Après l’école primaire, le garçon est appelé à poursuivre ses études à Bafoussam dans la province de l’Ouest. Il ne démord pas de son hobby. En classe de 4e, en 1974, participant au tournoi interclasse, ses qualités protubérantes font écho au point d’attirer les regards des dirigeants d’Espoir de Bangou, une équipe de D2 de la localité. Seulement l’aventure avec le petit club ne dure qu’une saison. Car Racing de Bafoussam lui fait une cour assidue et le jeune joueur n’y résiste pas. En 1976, le jeune conduit le club, encore en D2, à la Coupe du Cameroun. Celui-ci s’incline en final devant Canon de Yaoundé (0-2) après avoir balayé sur son passage des équipes de D1 comme Aigle de Nkongsamba et Caïman de Douala. Dès lors le génie de Tsemo dépasse les limites de l’Ouest. Les portes de l’équipe nationale junior du Cameroun lui sont ouvertes.
Il est désormais partagé entre l’école et les terrains de football. L’élève est allé du Collège de la Réunification, au Ces de Bafoussam puis a choisi le Cetic de la même ville pour enfin de compte faire du football son métier.
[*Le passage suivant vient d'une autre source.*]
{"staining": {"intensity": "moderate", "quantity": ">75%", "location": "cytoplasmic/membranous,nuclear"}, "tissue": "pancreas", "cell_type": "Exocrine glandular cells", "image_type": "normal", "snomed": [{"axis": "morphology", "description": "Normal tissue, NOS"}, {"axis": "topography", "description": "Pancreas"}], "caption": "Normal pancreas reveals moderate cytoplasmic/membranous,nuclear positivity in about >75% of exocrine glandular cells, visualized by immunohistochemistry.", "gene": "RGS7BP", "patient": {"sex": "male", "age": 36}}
En 1977, Raymond Fomete (Le frère aîné de Jules Nyongha) qui vient d’hériter des Lions Indomptables en remplacement de l’Allemand Karl Heins Vegens fait confiance au Lionceau. C’est ainsi qu’il rejoint les Roger Milla, Thomas Nkono, Jean Marie Tsebo, David Mayebi, Grégoire Mbida, Joseph Bell, Théophile Abega… etc. Cependant, son ascension fulgurante ne sera pas sans embûches. «Mon mauvais souvenir dans les Lions reste la discrimination dont j’y étais victime.». Car il faut le dire aujourd’hui, en concurrence avec son ami-intime Milla, ce dernier s’opposera à maintes reprises à sa titularisation, au point de claquer souvent la porte de l’équipe nationale.
Ne venant pas de Canon, d’Union ou de Tonnerre il a du mal à s’intégrer, à se faire accepter. Heureusement, il a l’estime de son coach. Lors d’une rencontre amicale face au Benfica de Lisbonne, l’entraîneur n’hésite pas à préférer Tsemo à Milla. Le bleu ne déçoit pas. C’est lui qui égalise pour le Cameroun mené (1-0). Le premier match en sélection est émaillé d’une action d’éclat. C’est inoubliable. « Ce moment est pour moi le plus grand souvenir de ma vie footbalistique », pense-t-il.
Choix de vie
Peu de temps après, la sélection nationale militaire lui ouvre ses portes. C’est avec la grade de Sergent qu’il se retrouva en éliminatoire zone Afrique de la Coupe du monde militaire et en finale en Syrie où malheureusement les Lions Indomptables militaires sortiront au premier tour. A son retour, plusieurs propositions lui son faites comme prendre effectivement le grade de Sergent dans les Forces armées camerounaises, jouer dans le Tonnerre de Yaoundé, l’Union de Douala. A toutes ces opportunités, il oppose une fin de non recevoir. Il est très lié à Racing de Bafoussam et entend y rester. Il reconnaît aujourd’hui n’avoir pas nourri plus grande ambition que celle-là en dehors de se vêtir du maillot de l’équipe nationale parallèlement.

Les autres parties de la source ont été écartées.